Q: pensez-vous que ces événements en Turquie pourraient mener à une guerre civile, comme ont pu l’interpréter certains commentateurs ?
WE : j’en doute. Le Mouvement Gülen durant ces deux dernières années, a vu son influence sévèrement réduite par Erdogan et le Renseignement turc, par des purges, etc. La soi-disant « Armée d’Atatürk gardienne de l’État » n’existe plus depuis longtemps… depuis les années 1980 en fait.
Ce qui est par contre intéressant à considérer, c’est ce que va être la politique étrangère de Erdogan : son rapprochement avec la Russie, la réouverture des pourparlers concernant le gazoduc russe Turkish Stream[iv] jusqu’à la frontière grecque, et le rapprochement simultané de Erdogan avec Netanyahu. Et le point crucial, c’est l’accord apparent de Erdogan, qui était l’une des exigences de Poutine, avant d’espérer retrouver des liens avec la Russie : un accord afin que la Turquie cesse ses efforts en vue de renverser Assad, par un soutien « couvert » (en sous-main) à l’État islamique et aux autres terroristes opérant en Syrie, terroristes qui étaient entraînés en Turquie et dont le pétrole était vendu sur le marché noir [en transitant par la Turquie]. Il s’agit là d’une énorme défaite géopolitique pour Obama, probablement le Président le plus incompétent de l’histoire américaine, alors qu’il y aurait eu d’autres sérieux compétiteurs pour le titre comme George W. Bush et Bill Clinton.
Q: pensez-vous que Erdogan puisse être en effet renversé de cette façon ?
WE: pas de cette manière, en tout cas vu la tournure des événements. Même durant les premières heures du coup [bénéficiant de l’effet de surprise], quand Erdogan a été capable de dire en temps réel aux médias qu’il s’agissait d’une tentative de coup d’État mené par Gülen, je fus alors persuadé que Gülen allait échouer. Aujourd’hui, 16 juillet, il semble bien en effet qu’il ait échoué. La CIA s’est alors retrouvée en situation délicate, et Obama comme l’OTAN ont tenté de camoufler ceci par une « étreinte chaleureuse au [Président] Erdogan démocratiquement élu » [sic]. Ils n’ont pas eu autant d’égards pour le fait qu’en Ukraine, lorsque la CIA a mené son coup d’État de la place du Maïdan en février 2014, Viktor Yanukovic avait lui aussi été « démocratiquement élu Président de l’Ukraine ». Regardez tout le bordel qu’a laissé Washington là-bas dans ses efforts pour provoquer une scission entre la Russie et l’UE…

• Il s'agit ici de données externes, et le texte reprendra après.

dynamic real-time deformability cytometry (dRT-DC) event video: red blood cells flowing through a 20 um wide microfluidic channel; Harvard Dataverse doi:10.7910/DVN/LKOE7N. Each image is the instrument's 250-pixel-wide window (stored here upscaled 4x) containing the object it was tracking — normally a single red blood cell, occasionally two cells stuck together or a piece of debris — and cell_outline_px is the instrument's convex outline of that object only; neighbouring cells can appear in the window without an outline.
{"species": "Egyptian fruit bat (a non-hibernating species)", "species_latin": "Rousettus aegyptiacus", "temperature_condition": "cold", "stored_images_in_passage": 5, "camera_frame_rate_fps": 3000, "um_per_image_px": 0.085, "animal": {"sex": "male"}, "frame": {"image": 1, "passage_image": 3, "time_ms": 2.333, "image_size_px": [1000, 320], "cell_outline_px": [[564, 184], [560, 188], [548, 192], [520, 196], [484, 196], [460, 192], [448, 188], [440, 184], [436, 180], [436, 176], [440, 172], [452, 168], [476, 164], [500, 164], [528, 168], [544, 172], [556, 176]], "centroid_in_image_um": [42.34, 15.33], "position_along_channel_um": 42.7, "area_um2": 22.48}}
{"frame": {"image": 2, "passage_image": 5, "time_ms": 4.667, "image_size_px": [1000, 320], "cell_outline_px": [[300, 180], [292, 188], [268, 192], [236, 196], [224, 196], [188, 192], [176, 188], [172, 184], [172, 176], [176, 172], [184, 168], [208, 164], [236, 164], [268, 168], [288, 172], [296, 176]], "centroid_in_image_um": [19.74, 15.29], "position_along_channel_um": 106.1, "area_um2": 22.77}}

Q: comment devrions-nous interpréter les informations selon lesquelles Erdogan avait cherché asile en Allemagne, et ne pensez-vous pas que l’Allemagne approuverait ?
WE: il y a beaucoup de rumeurs lâchées en liberté [wild rumours], je n’ai pas d’informations sur ce point.
Q: comment placez-vous les États-Unis et la Russie par rapport à ces événements récents ?
WE: il devrait être clair, à partir de ce que j’ai dit, que Washington était derrière ce coup d’État, qui était comme une réaction impuissante au glissement géopolitique majeur de Erdogan depuis juin, lorsqu’il a viré son Premier Ministre Davotoglu et nommé à sa place le oyalisteBinali Yıldırım. À ce moment là, Erdogan s’est simultanément détourné de la stratégie anti-Assad de Washington en Syrie, tout en se retournant vers Israël (qui se trouve en ce moment même dans un conflit géopolitique aigu avec Washington), et à la fois vers la Russie et à présent même vers Assad en Syrie.